INFORMATION: Begin

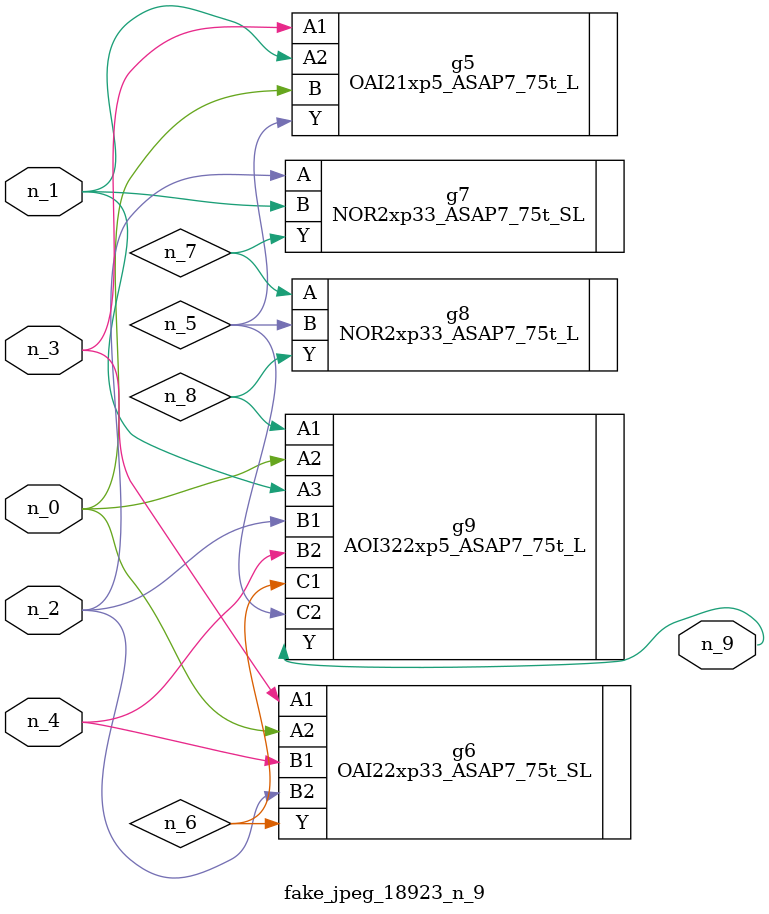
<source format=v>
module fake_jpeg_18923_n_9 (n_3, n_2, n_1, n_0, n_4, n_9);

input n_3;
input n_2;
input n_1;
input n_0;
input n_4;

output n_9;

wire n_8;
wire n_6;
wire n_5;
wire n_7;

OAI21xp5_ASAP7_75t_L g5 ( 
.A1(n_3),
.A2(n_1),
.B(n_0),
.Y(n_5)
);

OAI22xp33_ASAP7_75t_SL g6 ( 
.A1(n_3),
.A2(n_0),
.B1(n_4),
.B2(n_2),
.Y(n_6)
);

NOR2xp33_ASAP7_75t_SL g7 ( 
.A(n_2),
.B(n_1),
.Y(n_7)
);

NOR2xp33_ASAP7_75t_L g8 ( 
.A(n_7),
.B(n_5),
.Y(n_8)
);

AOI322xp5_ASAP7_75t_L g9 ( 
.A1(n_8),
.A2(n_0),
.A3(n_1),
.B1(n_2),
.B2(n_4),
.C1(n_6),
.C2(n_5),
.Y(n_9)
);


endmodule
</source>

INFORMATION: End
INFORMATION: Begin

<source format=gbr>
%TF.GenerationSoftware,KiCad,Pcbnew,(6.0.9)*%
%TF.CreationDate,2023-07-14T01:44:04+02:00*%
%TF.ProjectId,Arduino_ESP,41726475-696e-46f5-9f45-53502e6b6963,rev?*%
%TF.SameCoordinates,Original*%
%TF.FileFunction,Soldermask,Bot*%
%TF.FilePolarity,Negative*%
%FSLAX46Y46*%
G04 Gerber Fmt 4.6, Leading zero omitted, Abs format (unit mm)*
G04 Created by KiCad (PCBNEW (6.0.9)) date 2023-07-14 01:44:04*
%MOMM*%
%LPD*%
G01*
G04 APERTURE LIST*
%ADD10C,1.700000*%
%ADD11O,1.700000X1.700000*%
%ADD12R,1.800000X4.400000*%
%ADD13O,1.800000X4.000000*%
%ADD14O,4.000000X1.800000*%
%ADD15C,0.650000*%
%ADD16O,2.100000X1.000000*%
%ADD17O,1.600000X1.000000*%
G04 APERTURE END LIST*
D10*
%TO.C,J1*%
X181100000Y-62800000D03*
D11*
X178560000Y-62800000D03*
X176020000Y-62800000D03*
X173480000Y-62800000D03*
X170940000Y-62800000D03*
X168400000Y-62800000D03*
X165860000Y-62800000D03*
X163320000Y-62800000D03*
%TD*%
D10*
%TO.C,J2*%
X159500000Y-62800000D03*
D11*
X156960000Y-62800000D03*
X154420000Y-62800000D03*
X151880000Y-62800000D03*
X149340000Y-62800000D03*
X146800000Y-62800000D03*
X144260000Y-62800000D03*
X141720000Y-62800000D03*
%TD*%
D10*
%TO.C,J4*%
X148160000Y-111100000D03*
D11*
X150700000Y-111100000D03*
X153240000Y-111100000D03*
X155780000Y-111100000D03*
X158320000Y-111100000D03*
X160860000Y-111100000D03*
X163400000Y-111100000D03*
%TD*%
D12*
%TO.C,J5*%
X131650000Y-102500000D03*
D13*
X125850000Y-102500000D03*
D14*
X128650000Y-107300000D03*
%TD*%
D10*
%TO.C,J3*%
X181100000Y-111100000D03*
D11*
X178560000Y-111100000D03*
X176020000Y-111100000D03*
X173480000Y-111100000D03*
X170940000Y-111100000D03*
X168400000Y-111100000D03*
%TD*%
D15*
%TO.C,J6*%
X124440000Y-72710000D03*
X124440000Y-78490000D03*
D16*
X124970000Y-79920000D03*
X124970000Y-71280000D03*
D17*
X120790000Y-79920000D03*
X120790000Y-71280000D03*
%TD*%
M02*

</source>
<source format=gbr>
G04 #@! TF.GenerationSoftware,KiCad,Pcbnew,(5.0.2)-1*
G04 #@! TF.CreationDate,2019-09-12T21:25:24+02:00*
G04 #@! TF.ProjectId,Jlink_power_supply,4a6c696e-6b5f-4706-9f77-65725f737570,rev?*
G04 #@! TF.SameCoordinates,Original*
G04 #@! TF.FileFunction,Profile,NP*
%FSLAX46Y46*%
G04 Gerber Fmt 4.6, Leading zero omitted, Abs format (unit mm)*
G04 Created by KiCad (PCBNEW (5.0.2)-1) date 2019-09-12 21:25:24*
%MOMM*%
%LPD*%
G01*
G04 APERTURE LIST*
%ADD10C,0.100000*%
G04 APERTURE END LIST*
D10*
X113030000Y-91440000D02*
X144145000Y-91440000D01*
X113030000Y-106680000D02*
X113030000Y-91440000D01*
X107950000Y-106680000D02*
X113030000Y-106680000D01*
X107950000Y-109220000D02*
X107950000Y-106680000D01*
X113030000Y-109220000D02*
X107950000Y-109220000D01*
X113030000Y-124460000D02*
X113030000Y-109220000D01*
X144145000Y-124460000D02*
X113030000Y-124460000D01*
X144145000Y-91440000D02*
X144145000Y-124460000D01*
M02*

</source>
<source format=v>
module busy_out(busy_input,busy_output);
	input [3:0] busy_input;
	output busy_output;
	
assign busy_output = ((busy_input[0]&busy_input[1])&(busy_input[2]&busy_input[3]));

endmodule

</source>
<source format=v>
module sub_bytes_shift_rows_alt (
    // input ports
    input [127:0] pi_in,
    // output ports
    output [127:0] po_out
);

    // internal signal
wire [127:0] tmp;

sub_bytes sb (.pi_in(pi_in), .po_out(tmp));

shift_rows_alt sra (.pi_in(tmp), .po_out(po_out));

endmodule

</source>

INFORMATION: End
INFORMATION: Begin

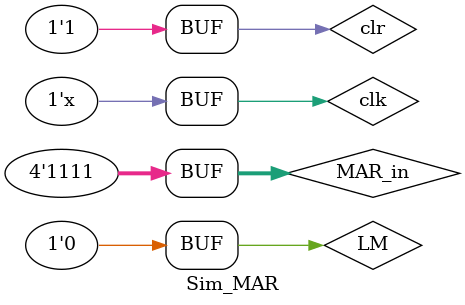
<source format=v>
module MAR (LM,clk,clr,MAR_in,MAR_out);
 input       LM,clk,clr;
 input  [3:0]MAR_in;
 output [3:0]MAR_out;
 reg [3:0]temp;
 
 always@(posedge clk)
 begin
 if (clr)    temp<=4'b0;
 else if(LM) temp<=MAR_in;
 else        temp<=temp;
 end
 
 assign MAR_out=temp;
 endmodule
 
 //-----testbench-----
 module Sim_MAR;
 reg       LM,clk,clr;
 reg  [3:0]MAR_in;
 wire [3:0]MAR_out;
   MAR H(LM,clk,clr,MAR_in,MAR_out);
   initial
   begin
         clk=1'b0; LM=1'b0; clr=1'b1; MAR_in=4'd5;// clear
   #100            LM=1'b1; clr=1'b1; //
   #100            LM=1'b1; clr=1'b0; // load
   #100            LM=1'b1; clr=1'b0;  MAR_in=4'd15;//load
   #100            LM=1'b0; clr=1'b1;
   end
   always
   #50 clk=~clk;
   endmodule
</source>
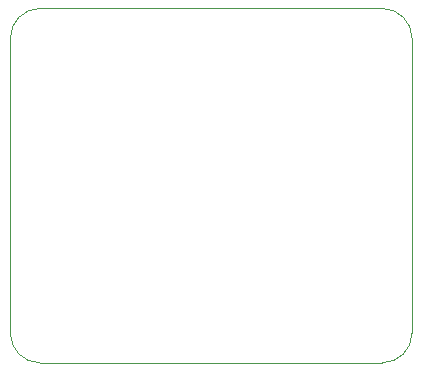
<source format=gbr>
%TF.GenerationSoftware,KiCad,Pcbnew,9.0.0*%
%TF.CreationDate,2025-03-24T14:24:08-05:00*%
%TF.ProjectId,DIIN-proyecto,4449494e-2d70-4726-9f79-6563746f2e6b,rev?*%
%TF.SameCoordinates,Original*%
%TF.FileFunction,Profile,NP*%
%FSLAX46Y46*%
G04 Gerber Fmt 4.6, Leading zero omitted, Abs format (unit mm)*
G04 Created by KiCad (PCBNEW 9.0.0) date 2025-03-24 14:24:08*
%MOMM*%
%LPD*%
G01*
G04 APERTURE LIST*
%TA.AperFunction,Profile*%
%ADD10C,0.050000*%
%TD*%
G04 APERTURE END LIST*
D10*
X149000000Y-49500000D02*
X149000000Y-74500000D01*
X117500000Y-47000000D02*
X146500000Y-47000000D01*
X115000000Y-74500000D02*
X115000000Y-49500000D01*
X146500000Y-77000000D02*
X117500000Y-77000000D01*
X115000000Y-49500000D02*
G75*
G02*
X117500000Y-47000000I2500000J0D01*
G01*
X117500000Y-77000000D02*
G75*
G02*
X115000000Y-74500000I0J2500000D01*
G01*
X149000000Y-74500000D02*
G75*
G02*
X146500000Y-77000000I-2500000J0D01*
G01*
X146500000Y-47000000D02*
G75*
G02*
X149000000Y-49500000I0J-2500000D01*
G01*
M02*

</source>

INFORMATION: End

Here the job is to set down exactly the lines of the material above that fall between the one with "X173480000Y-62800000D03*" and the one with "X107950000Y-109220000D02*", inclusive, and nothing beyond them.

X173480000Y-62800000D03*
X170940000Y-62800000D03*
X168400000Y-62800000D03*
X165860000Y-62800000D03*
X163320000Y-62800000D03*
%TD*%
D10*
%TO.C,J2*%
X159500000Y-62800000D03*
D11*
X156960000Y-62800000D03*
X154420000Y-62800000D03*
X151880000Y-62800000D03*
X149340000Y-62800000D03*
X146800000Y-62800000D03*
X144260000Y-62800000D03*
X141720000Y-62800000D03*
%TD*%
D10*
%TO.C,J4*%
X148160000Y-111100000D03*
D11*
X150700000Y-111100000D03*
X153240000Y-111100000D03*
X155780000Y-111100000D03*
X158320000Y-111100000D03*
X160860000Y-111100000D03*
X163400000Y-111100000D03*
%TD*%
D12*
%TO.C,J5*%
X131650000Y-102500000D03*
D13*
X125850000Y-102500000D03*
D14*
X128650000Y-107300000D03*
%TD*%
D10*
%TO.C,J3*%
X181100000Y-111100000D03*
D11*
X178560000Y-111100000D03*
X176020000Y-111100000D03*
X173480000Y-111100000D03*
X170940000Y-111100000D03*
X168400000Y-111100000D03*
%TD*%
D15*
%TO.C,J6*%
X124440000Y-72710000D03*
X124440000Y-78490000D03*
D16*
X124970000Y-79920000D03*
X124970000Y-71280000D03*
D17*
X120790000Y-79920000D03*
X120790000Y-71280000D03*
%TD*%
M02*

</source>
<source format=gbr>
G04 #@! TF.GenerationSoftware,KiCad,Pcbnew,(5.0.2)-1*
G04 #@! TF.CreationDate,2019-09-12T21:25:24+02:00*
G04 #@! TF.ProjectId,Jlink_power_supply,4a6c696e-6b5f-4706-9f77-65725f737570,rev?*
G04 #@! TF.SameCoordinates,Original*
G04 #@! TF.FileFunction,Profile,NP*
%FSLAX46Y46*%
G04 Gerber Fmt 4.6, Leading zero omitted, Abs format (unit mm)*
G04 Created by KiCad (PCBNEW (5.0.2)-1) date 2019-09-12 21:25:24*
%MOMM*%
%LPD*%
G01*
G04 APERTURE LIST*
%ADD10C,0.100000*%
G04 APERTURE END LIST*
D10*
X113030000Y-91440000D02*
X144145000Y-91440000D01*
X113030000Y-106680000D02*
X113030000Y-91440000D01*
X107950000Y-106680000D02*
X113030000Y-106680000D01*
X107950000Y-109220000D02*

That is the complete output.